Rather than indulging in speculation, I asked Modestini directly: Was the blurriness that I perceived at Christie’s caused by abrasion?
Here’s her response:
I and others, including [Leonardo expert] Martin Kemp, have noted that, in comparison to the blessing hand, the face was deliberately painted slightly out of focus [emphasis added], like a photographer using a high “f” stop. This serves to create distance between the planes. The image, which has not been cut down, is telescopic and if I knew more technical things about lenses and focal lengths I would be able to explain the optics. Michelangelo later adopted this device for the lunettes in the Sistine ceiling.
I’m still not entirely convinced, but I’ll have defer to the experts, who say that the exquisitely rendered blessing hand—the most Leonardo-esque part of the painting—is in sharper focus than the face because it is closer to the viewer. Not coincidentally, it is also the most intact part of the original painting surface.

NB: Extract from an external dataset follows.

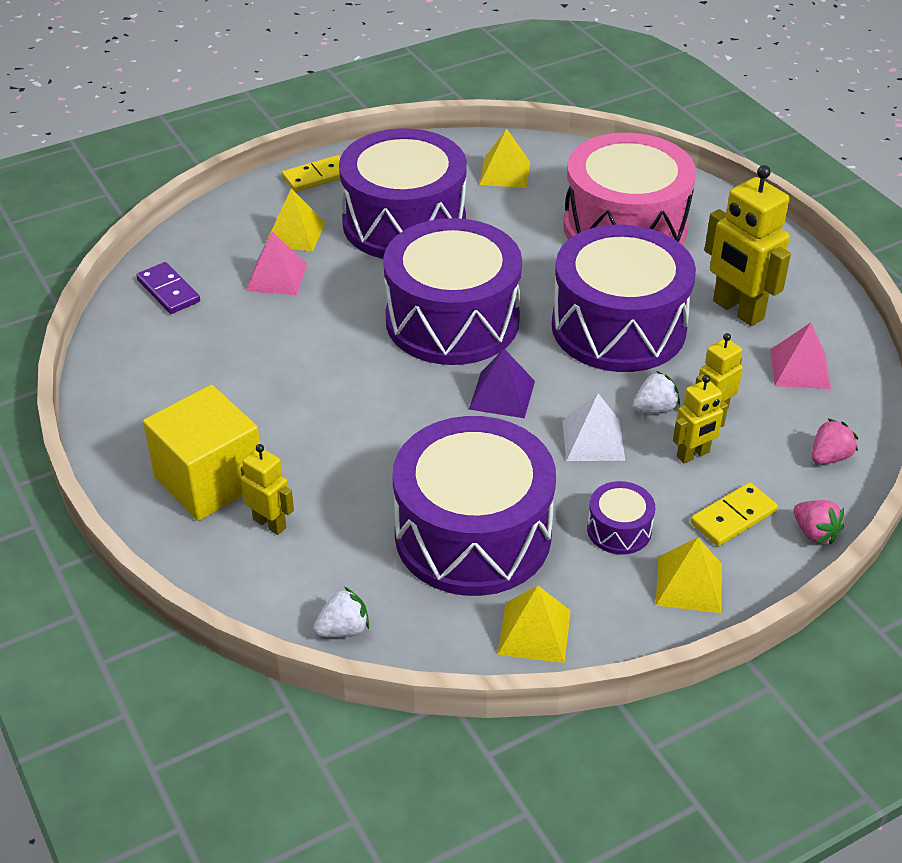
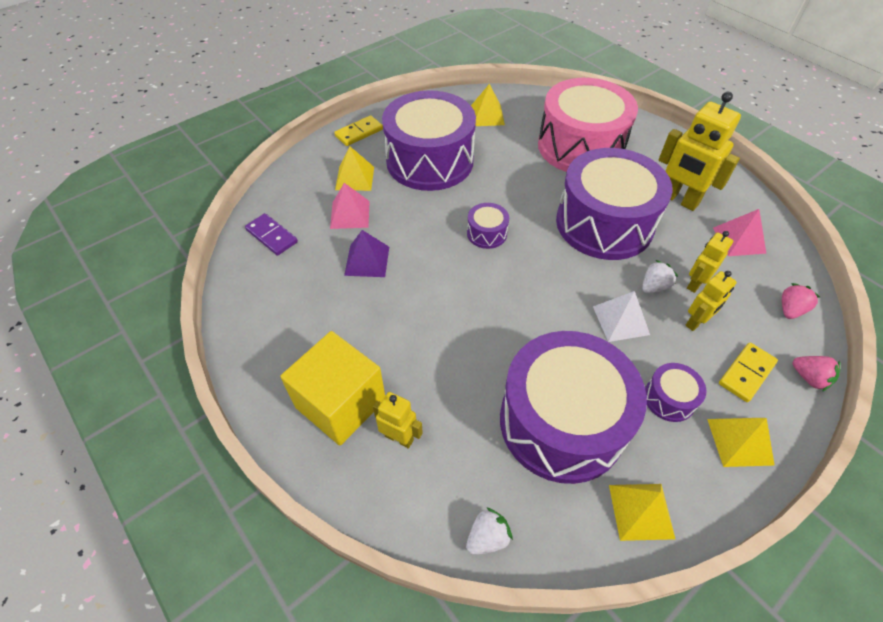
camera: 10 degrees left, 10 degrees up
(452, 320) = (487, 233): purple drum -> purple drum, size x0.41
(502, 395) = (542, 291): purple pyramid -> purple pyramid (367, 261)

For me, the entirely subjective takeaway was that after had I stood and stared for a while at the face, however blurry, it mesmerized me, even though (as Modestini acknowledged) the eyes after restoration were “of slightly different size.” I didn’t perceive any Mona Lisa-like smile that other commentators have mentioned. Instead, I saw a tension between the tight-lipped mouth and eyes of infinite comprehension and compassion.
That hypnotic force is what overcame my skepticism, making me a convert to the painting (not the faith).
Despite the doubters (and notwithstanding the painting’s unsavory recent history as the subject of a legal battle), it’s expected to sell: The catalogue says that Christie’s has “a direct financial guarantee interest” in it, which is “backed by a third party’s irrevocable bid.”
This means that even if there’s scant interest in the room or on the phones, a buyer has already been lined up who, if necessary, will save “Salvator Mundi.”